## Reading passage

'''

The last thing the folks at Acopia Networks said to us was, "Be nice." So, of course, we'll have to be mean as hell.

Only it's hard to eviscerate a storage and networking virtualization start-up. You can hardly ever tell exactly what these companies do. Their customers, although few, tend to love the product in question. And there's a whole bunch of companies floating around that seem to do very similar things, which would be bad if it didn't validate the market.

Acopia fits into that series of broad generalizations well.

The company makes a switch for linking numerous NAS (network attached storage) systems from the likes of NetApp and EMC. Using proprietary software, Acopia can create a single file system that stretches across all of these NAS boxes and creates a global namespace - something all the big boys are trying to do.

It boasts big name customers such as Merrill Lynch and Warner Music Group that just worship its products. These guys use Acopia's gear to tie together huge numbers of systems and to wring better performance out of each box. (You probably know this already though because Acopia has been pointing to the same two customers during presentations since at least June of 2004, which makes one curious to say the least.)

In addition, Acopia dukes it out with other NAS start-ups NeoPath Networks, NuView and Rainfinity, which was purchased by EMC in August. It's hard to say how accurate customer counts from any of these vendors are, but analysts seem to give the edge to NuView and Rainfinity - both of which are a couple years older than Acopia.

'''

## What to do
(a) Please answer these about the Acopia Networks article, one line each:
(i) Which two customers does Acopia keep pointing to?
(ii) Which NAS start-up did EMC purchase, and in what month?
(iii) Which two vendors do analysts seem to give the edge to?
(b) Carry on the Acopia Networks article past its final sentence.

## Recorded data
'''

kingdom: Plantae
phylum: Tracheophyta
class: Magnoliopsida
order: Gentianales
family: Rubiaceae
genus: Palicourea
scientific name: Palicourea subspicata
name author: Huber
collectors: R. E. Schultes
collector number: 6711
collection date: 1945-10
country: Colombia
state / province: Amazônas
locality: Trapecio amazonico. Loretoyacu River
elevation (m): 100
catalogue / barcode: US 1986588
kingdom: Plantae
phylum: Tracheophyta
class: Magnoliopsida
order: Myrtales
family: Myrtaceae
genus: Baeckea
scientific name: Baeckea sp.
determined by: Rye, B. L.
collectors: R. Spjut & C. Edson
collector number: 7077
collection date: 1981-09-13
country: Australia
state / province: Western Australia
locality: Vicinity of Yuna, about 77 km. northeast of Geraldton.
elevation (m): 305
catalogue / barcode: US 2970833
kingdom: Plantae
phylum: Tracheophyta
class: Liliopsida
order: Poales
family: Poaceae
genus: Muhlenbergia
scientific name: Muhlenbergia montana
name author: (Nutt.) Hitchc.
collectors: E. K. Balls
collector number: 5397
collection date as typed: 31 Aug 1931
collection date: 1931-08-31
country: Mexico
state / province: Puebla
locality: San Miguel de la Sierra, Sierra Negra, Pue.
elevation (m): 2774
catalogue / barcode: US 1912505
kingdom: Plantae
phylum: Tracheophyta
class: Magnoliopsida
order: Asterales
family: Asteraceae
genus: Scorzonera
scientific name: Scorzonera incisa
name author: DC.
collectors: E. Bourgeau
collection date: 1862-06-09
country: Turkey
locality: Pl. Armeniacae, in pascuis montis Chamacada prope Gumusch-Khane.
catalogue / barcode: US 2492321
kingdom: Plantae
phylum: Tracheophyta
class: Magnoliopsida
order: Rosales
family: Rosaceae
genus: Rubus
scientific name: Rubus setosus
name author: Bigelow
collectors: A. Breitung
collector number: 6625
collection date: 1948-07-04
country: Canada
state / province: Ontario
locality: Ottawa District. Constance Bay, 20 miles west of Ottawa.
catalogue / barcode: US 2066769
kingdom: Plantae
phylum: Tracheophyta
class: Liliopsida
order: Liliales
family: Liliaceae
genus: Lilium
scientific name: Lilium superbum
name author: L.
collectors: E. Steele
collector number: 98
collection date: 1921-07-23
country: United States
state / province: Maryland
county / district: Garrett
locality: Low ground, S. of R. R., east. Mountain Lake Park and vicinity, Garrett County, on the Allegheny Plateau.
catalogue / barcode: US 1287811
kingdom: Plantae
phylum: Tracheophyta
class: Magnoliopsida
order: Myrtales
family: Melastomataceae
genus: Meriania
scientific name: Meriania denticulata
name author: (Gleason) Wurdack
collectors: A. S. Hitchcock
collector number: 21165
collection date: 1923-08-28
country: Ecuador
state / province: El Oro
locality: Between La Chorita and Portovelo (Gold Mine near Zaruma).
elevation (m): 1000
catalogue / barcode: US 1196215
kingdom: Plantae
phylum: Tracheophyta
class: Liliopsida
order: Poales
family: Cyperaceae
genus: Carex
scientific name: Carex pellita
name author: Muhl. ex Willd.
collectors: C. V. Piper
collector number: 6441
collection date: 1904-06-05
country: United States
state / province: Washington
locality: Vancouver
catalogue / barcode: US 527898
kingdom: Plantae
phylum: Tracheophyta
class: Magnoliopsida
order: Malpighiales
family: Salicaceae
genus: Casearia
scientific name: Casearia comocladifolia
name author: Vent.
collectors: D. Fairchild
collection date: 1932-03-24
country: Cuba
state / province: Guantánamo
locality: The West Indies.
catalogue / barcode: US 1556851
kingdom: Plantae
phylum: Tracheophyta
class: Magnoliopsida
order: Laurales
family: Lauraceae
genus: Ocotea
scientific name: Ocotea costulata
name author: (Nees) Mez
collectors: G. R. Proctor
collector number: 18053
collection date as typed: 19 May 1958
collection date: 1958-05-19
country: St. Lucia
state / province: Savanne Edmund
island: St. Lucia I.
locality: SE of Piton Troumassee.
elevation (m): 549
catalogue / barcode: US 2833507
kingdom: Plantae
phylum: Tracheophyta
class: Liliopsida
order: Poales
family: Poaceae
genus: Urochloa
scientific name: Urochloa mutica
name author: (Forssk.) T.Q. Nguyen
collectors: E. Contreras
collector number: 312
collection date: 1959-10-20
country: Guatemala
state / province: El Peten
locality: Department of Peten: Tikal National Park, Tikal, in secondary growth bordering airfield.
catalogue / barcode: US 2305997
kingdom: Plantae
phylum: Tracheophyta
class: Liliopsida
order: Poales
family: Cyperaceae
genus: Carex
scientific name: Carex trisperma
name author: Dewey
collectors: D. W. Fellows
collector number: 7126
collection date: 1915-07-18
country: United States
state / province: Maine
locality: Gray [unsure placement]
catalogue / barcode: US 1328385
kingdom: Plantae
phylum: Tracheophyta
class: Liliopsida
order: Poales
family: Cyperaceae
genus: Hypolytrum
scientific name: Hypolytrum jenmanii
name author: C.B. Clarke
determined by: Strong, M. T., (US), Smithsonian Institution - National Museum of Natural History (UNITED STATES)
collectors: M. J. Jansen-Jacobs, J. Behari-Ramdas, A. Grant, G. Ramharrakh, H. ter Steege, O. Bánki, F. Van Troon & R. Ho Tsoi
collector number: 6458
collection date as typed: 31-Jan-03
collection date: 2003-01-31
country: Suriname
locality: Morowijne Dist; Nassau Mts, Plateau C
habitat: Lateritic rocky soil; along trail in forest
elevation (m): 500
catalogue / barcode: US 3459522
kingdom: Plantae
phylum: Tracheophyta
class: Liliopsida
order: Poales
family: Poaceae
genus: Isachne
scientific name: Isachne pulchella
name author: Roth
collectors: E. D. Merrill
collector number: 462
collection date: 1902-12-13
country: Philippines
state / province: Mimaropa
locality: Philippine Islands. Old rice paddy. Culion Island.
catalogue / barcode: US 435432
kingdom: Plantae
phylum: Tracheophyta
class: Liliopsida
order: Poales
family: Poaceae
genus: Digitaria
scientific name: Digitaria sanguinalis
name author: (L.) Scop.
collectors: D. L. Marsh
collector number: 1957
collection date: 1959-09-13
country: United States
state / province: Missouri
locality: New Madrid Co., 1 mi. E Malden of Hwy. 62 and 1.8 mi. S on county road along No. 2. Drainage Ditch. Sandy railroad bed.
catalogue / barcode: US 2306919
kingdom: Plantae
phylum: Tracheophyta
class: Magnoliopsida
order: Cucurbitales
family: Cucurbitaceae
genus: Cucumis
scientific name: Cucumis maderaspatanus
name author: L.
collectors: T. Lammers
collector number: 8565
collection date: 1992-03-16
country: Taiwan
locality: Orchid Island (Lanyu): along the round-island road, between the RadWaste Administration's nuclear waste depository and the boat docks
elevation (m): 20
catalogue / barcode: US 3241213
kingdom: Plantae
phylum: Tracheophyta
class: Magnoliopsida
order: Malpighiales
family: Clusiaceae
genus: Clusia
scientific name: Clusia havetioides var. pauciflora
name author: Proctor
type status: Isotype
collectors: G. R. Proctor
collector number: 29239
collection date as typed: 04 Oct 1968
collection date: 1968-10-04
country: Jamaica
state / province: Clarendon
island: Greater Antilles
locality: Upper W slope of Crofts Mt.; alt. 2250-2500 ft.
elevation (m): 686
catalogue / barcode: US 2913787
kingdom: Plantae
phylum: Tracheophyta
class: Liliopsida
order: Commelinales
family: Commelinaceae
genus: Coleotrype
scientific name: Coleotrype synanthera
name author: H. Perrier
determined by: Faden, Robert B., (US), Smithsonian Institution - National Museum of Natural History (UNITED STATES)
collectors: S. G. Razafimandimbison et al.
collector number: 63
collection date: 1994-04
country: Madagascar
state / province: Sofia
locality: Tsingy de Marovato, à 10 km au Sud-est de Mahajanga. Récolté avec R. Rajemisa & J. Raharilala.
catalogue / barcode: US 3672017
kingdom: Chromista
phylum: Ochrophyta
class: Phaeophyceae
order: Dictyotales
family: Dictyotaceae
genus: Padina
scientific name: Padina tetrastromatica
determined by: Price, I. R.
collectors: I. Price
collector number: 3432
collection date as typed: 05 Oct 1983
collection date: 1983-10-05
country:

'''

## Answers in order
(a)
(i) Merrill Lynch and Warner Music Group
(ii) Rainfinity, in August
(iii) NuView and Rainfinity

(b)
The basics

Having proven that Acopia fits the storage start-up mold, we should probably go ahead and tell you a bit more about what they do and how they do it.

Acopia sells three flavors of its ARX switches. On the low-end is the ARX500 "departmental switch," which is a 1U box that can handle close to 100MB/sec of data and manage more than 120m files. In the midrange sits the ARX1000 - a 2U box capable of 400MB/sec data rates and managing up to 300m files. On the high-end is the 13U monster ARX6000, which can pump data at 2GB/sec and manage more than 1bn files.

The company reckons that customers will typically pay $200,000 for a deployment, including two of the Acopia systems for redundancy. Larger configurations can hit $600,000 or even over $1m, said Joe Wisniewski. product marketing manager at Acopia.

Customers will plug the Acopia switches into their existing data centers and use the boxes to virtualize CIFS and NFS file systems. The nice bit about the Acopia technology is that customers can leave their NAS hardware up and running when first installing the gear. In addition, administrators can increase file system sizes or move a file system from one NAS box to another without shutting down any end user services.

"You can do things like moving data off filers onto cheaper storage or setting up more complex tiered storage systems," Wisniewski said. "All this happens without end users ever knowing the data was migrated."

So far, customers have tended to use the Acopia gear to virtualize large pools of NetApp and EMC systems. Increasingly, however, the company says that customers are looking to use the technology for heterogeneous networks as well.

Acopia faces competition from the other start-ups as well as larger players such as EMC, IBM and even Cisco that all have broad virtualization aspirations. The debate rages on as to whether or not servers, storage boxes or switches will ultimately control most of the virtualization functions.

In the meantime, Acopia can help out customers with NAS management disasters on their hands. The company has vowed to make its management software better and to add more sophisticated tools for keeping track of large numbers of systems - all of which sounds lovely and nice.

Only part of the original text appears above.